Not to rest in the battle for the truth, to act decisively in confronting inequality where the disadvantages for the most humble have accumulated very significantly, to create and enhance new instruments, economic, social, legal and cultural against any inequality and discrimination, to intensely involve the people, and especially the youth, in the new and old fights has been the fidelist response of the revolutionary leadership to the challenges of the present, and it has done so by listening to many, accepting criticism and speaking modestly, while working with intensity and transparency.
As the recently deceased essayist Juan Valdés Paz said in one of his last public appearances, the Cuban nation “has no solution vis-à-vis the United States as we conceive it: independent, sovereign, self-determining”. But neither does Latin America and the world: independence, sovereignty and self-determination are obscene words in the empire’s dictionary.
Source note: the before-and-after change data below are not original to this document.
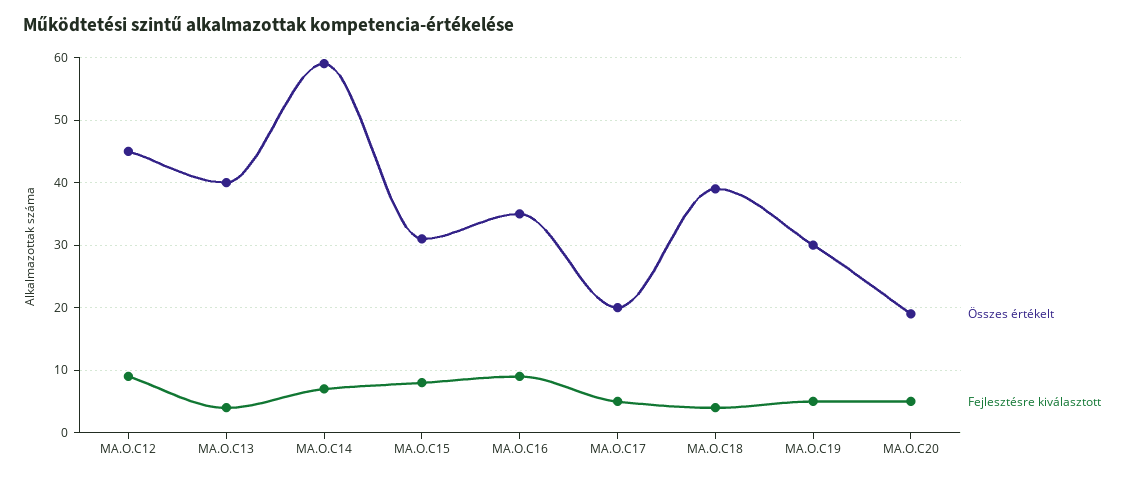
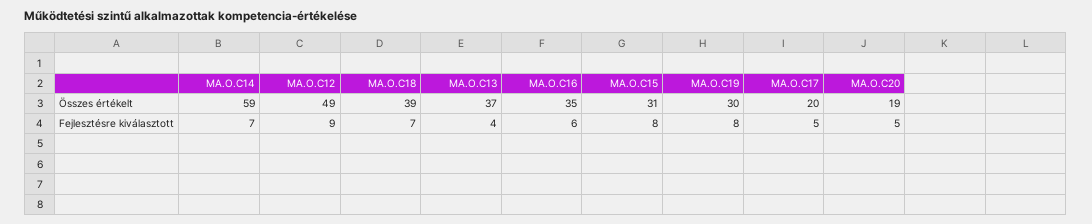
  {
    "Összes értékelt": {
-     "MA.O.C12": 45,
+     "MA.O.C12": 49,
-     "MA.O.C13": 40,
+     "MA.O.C13": 37,
      "MA.O.C14": 59,
      "MA.O.C15": 31,
      "MA.O.C16": 35,
      "MA.O.C17": 20,
      "MA.O.C18": 39,
      "MA.O.C19": 30,
      "MA.O.C20": 19
    },
    "Fejlesztésre kiválasztott": {
      "MA.O.C12": 9,
      "MA.O.C13": 4,
      "MA.O.C14": 7,
      "MA.O.C15": 8,
-     "MA.O.C16": 9,
+     "MA.O.C16": 6,
      "MA.O.C17": 5,
-     "MA.O.C18": 4,
+     "MA.O.C18": 7,
-     "MA.O.C19": 5,
+     "MA.O.C19": 8,
      "MA.O.C20": 5
    }
  }

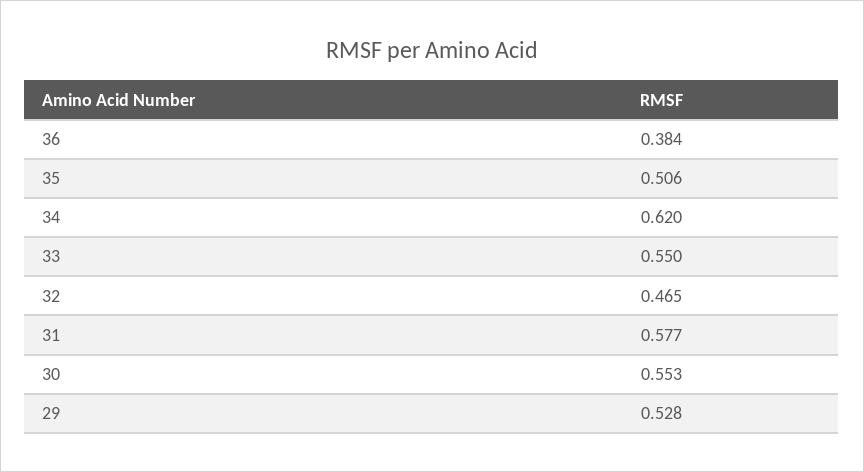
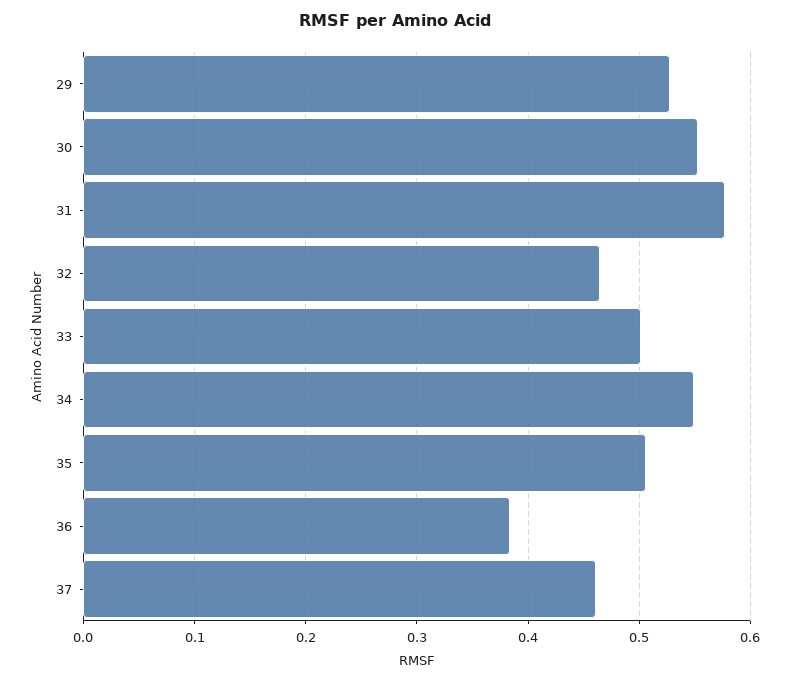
  {
    "36": 0.384,
    "35": 0.506,
-   "34": 0.62,
+   "34": 0.55,
-   "33": 0.55,
+   "33": 0.5,
    "32": 0.465,
    "31": 0.577,
    "30": 0.553,
-   "29": 0.528
+   "29": 0.528,
+   "37": 0.46
  }

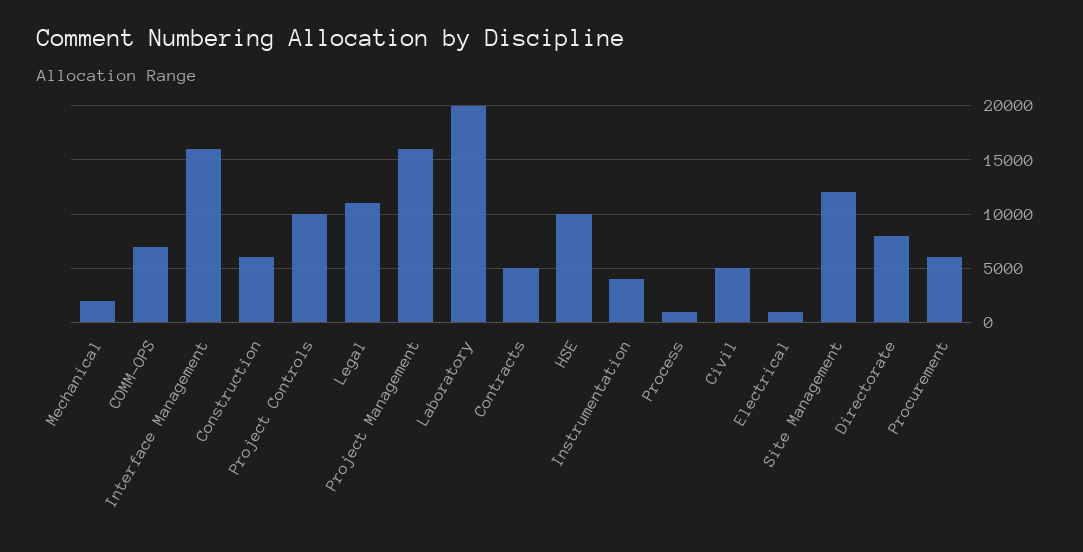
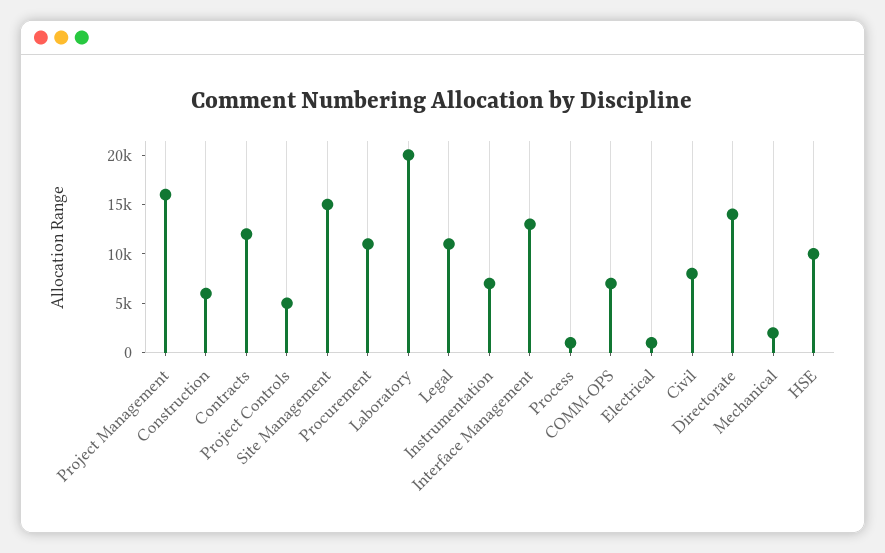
  {
    "Mechanical": 2000,
    "COMM-OPS": 7000,
-   "Interface Management": 16000,
+   "Interface Management": 13000,
    "Construction": 6000,
-   "Project Controls": 10000,
+   "Project Controls": 5000,
    "Legal": 11000,
    "Project Management": 16000,
    "Laboratory": 20000,
-   "Contracts": 5000,
+   "Contracts": 12000,
    "HSE": 10000,
-   "Instrumentation": 4000,
+   "Instrumentation": 7000,
    "Process": 1000,
-   "Civil": 5000,
+   "Civil": 8000,
    "Electrical": 1000,
-   "Site Management": 12000,
+   "Site Management": 15000,
-   "Directorate": 8000,
+   "Directorate": 14000,
-   "Procurement": 6000
+   "Procurement": 11000
  }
The homage of Washington and its allies to the last Human Rights Day was the announcement of the extradition of Julian Assange to settle accounts with him for revealing, not state secrets, but war crimes and strategies of imperialist domination, such as those exposed in the cable of April 15, 2009 that we quoted above. It is the world turned upside down, where a Prometheus of our time must be tied to the rock so that the eagle devourer of entrails avenges with exemplary punishment the offense of exposing the Olympus of the dollar in its unspeakable crimes, while the cardboard characters in the tableau of dollars and technology paid for by Wall Street are applauded as heroes.
This is how the enthusiastic handlers of 15N face their frustrations when there is no sovereignty to stop them. What would await the people of Cuba if they ever had the opportunity to impose on us what they understand as justice? The social leaders shot and tortured en masse in our lands of America would be a colorful brushstroke for the hate-filled vengeance and bloodbath that would mean the “military intervention” so often demanded from Miami in the last year.
In the second season of the already old, and increasingly less outdated, Cuban series En silencio ha tenido que ser, there is a scene in which the State Security agent, now a CIA prisoner, responds to a CIA psychologist sent to soften him up with the advice she herself had given him during a training session when he and she were apparently on the same side: “Excessive enthusiasm is a difficulty when it comes to facing frustrations”. Hopefully the empire will listen to its psychologists and sometime understand that only new frustrations await it here if it continues to rely on advisors like Juan Gonzalez, Anthony Blinken and the Miami haters. In the meantime, the signs are going in the opposite direction, so only the broadest culture and the most intense work can be our vaccines against an empire that in its decadence, and worried about losing its global hegemony, wants to gain a foothold in a territory it considers its backyard.